In una tale situazione, il problema dell’educazione infantile e giovanile assume aspetti nuovi e incalzanti.
Non è più possibile (se mai lo è stato) "tenerli fuori" dai problemi drammatici che li circondano, e che oggi li assediano e che, da un momento all’altro, li possono colpire.
Occorre renderli partecipi dei problemi del mondo in cui sono nati e in cui vivono.
Ma non basta. Occorre prepararli al peggio.
Tenerli cocciutamente e costantemente in una campana di vetro, nel mondo delle favole televisive, è la cosa più sbagliata che si possa fare: li esponiamo a tutti i venti, senza difesa alcuna.
Chiuderli in casa: peggio ancora. Sarebbe come incarcerare qualcuno senza che abbia commesso alcun reato.
Occorre prepararli ad affrontare, con spirito costruttivo, un mondo diviso in classi, nazioni, stati in guerra permanente tra loro. Abituarli a osservare e comprendere gli avvenimenti, avendo come metro di giudizio i bisogni dell’uomo, non quelli del profitto.
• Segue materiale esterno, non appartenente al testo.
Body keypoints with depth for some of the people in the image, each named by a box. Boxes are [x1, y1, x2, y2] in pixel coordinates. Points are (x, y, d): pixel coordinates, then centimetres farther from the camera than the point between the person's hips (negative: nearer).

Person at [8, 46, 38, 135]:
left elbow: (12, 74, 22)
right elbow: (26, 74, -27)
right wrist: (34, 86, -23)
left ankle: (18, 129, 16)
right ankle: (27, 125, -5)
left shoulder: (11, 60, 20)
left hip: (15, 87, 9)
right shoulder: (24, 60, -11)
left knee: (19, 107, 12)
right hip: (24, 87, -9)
Devono imparare a riconoscere amici e nemici. Devono imparare a difendersi, nei limiti delle loro possibilità; a scappare; a chiamare aiuto, quando occorre. A vigilare essi stessi, su se stessi, sempre e ovunque.
Dobbiamo dare loro la possibilità di vivere e crescere in piena autonomia, perché possano contribuire alla costruzione di una società migliore, a misura d‘uomo e di bambino.